##### TEXT FOR ANALYSIS

A share of the company had been shopped for months by J. P. Morgan, so the sale of part of the company was not unexpected, but the people on the other side of the table did come as a bit of a surprise. Elevation Partners is a two-year-old fund formed by veterans of the digital economy that raised $1.9 billion to invest in media and entertainment deals. This is the third deal for the fund, after investments in a video gaming partnership and a real estate Web business.
No one in the group has any significant experience in print properties, although they have abundant digital and finance expertise. The other managing directors include Fred Anderson, former chief financial officer of Apple Computer; John Riccitiello, former president and chief operating officer of the video game publisher Electronic Arts; Marc Bodnick, founding principal of the private equity group Silver Lake Partners; and Bret Pearlman, former managing director of the Blackstone Group. Mr. McNamee, who founded Silver Lake Partners and Integral Capital Partners, and Mr. Riccitiello will take seats on the Forbes board.

##########

**EXPLORE THE MATERIAL**
a – Answer these from the text about the Forbes deal:
(i) Which bank had been shopping a share of the company for months?
(ii) How much money did Elevation Partners raise?
(iii) Which two people will take seats on the Forbes board?
b – Pick up the text about the Forbes deal after its last sentence and write what comes next.

##### SUPPLIED MATERIAL

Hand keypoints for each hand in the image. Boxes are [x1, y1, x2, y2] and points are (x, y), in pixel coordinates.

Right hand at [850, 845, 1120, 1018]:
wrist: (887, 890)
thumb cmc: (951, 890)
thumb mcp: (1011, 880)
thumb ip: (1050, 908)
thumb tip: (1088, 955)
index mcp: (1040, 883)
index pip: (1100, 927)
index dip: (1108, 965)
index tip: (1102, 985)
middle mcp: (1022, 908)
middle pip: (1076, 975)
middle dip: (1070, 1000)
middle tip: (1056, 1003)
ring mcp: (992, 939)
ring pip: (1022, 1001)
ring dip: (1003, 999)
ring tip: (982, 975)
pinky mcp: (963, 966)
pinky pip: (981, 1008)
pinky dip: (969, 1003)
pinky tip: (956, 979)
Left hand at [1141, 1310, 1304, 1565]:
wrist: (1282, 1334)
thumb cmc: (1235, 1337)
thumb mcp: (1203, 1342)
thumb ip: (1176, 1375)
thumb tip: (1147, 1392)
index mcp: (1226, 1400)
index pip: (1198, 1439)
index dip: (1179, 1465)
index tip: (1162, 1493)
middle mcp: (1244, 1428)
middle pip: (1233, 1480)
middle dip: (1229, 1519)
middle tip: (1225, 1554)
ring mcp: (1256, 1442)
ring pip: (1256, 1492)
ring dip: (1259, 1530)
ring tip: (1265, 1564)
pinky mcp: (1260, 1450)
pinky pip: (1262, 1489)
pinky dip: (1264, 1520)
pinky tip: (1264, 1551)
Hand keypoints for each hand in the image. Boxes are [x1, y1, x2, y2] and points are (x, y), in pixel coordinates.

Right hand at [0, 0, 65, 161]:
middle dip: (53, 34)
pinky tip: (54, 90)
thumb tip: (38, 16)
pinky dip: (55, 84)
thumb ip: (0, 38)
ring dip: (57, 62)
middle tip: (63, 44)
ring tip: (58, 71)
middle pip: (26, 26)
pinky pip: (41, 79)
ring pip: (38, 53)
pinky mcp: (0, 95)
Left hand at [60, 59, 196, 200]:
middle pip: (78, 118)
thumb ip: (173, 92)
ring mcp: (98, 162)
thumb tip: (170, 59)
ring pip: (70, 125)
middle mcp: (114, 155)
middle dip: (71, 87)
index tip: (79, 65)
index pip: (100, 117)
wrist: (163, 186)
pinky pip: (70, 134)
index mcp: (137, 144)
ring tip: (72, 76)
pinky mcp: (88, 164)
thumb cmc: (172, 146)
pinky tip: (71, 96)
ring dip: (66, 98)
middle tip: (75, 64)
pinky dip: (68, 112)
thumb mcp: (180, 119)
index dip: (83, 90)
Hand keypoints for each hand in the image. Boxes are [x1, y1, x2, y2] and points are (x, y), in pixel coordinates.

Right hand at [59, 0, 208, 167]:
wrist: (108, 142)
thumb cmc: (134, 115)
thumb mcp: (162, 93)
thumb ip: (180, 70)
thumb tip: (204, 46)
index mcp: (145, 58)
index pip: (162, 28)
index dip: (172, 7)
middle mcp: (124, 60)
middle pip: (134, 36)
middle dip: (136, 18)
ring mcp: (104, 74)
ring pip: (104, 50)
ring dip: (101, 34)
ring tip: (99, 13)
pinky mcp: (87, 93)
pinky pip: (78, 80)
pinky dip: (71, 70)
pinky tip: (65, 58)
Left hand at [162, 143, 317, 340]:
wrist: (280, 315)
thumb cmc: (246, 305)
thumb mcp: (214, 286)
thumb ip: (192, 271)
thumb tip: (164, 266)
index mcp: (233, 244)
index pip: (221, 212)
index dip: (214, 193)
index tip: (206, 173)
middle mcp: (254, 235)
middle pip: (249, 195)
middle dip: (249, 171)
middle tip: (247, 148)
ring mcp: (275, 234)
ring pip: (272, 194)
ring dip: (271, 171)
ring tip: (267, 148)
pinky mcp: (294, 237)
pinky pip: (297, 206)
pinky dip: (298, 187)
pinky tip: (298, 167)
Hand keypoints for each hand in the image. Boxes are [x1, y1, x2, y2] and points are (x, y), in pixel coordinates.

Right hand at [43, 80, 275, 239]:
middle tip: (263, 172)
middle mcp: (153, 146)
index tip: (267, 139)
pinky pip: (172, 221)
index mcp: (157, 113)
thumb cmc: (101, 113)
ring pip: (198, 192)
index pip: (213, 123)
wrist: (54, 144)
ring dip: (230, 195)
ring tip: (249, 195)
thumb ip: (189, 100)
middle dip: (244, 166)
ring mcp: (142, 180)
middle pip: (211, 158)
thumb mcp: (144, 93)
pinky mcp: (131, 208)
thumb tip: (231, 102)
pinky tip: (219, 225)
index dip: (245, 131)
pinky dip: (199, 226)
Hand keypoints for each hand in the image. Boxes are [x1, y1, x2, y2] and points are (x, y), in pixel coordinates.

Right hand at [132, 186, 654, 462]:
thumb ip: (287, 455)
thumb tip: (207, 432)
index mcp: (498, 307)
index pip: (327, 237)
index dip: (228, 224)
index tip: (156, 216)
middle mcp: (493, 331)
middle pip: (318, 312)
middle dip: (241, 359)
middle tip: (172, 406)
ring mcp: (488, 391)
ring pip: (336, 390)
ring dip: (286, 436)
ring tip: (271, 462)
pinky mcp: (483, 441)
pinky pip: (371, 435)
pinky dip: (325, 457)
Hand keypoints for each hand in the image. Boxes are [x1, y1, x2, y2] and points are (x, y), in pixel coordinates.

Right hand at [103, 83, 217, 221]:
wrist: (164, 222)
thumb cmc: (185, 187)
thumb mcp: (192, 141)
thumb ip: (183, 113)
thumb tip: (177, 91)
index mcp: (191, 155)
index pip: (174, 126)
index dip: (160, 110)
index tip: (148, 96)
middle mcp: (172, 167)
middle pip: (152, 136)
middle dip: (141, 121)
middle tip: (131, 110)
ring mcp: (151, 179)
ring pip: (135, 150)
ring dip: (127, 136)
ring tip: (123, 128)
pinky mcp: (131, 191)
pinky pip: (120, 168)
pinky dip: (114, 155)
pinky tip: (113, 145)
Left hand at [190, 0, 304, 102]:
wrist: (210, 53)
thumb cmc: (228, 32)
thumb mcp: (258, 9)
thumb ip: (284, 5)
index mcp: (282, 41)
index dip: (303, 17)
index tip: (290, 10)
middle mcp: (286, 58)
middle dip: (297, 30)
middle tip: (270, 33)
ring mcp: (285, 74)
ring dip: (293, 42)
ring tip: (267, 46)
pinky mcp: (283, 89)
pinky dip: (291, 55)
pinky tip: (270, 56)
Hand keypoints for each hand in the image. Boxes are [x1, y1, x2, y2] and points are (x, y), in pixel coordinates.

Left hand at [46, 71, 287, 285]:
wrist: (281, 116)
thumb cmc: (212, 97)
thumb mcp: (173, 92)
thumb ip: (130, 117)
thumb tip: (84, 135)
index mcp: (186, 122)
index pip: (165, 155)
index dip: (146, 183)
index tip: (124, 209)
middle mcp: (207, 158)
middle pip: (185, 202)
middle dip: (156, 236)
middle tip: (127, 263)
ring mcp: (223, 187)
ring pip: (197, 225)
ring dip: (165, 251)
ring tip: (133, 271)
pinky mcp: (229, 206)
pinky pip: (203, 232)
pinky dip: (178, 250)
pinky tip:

##########

**RESPONSES TO THE EXERCISE**
a –
(i) J. P. Morgan
(ii) $1.9 billion
(iii) Mr. McNamee and Mr. Riccitiello

b –
They now have a hand in a storied brand that has been buffeted by its status as an unaligned, independent magazine. Forbes’s competitors have significant corporate backing — Fortune is owned by Time Warner, BusinessWeek by McGraw-Hill, and Condé Nast will soon introduce a magazine to be called Portfolio.
There has been speculation that the rough going for most business magazines in the last five years — Forbes has a little more than half the ads it had at the height of the technology boom — combined with Mr. Forbes’s two runs for president (costing north of $70 million) left the family in need of additional liquidity. But Mr. Forbes said the partnership with Elevation was driven by ambition, not financial weakness.
“We have investment needs for real opportunities,” he said. “The whole world has opened up again, and we don’t want our children to think we just sat our hands. Yes, it has increased family liquidity — we do have estate-planning to do — but we are now poised to go against the behemoths.”
A media brand seeking cachet and capital could do worse than signing up Paul Hewson, a k a Bono. For the last 25 years, Bono has stayed atop a fickle business by embracing the latest technology in order to build global reach, constantly renewing the creative product and engaging in public stewardship along the way, including work on trade issues and global poverty.
Of course, Bono’s investment in a magazine that celebrates wealth and consumption is bound to raise eyebrows. But Mr. McNamee said the stake in Forbes did not necessarily clash with his politics and his rhetoric, saying, “The way you solve poverty is giving people the tools to overcome it.” Bono could not be reached for comment.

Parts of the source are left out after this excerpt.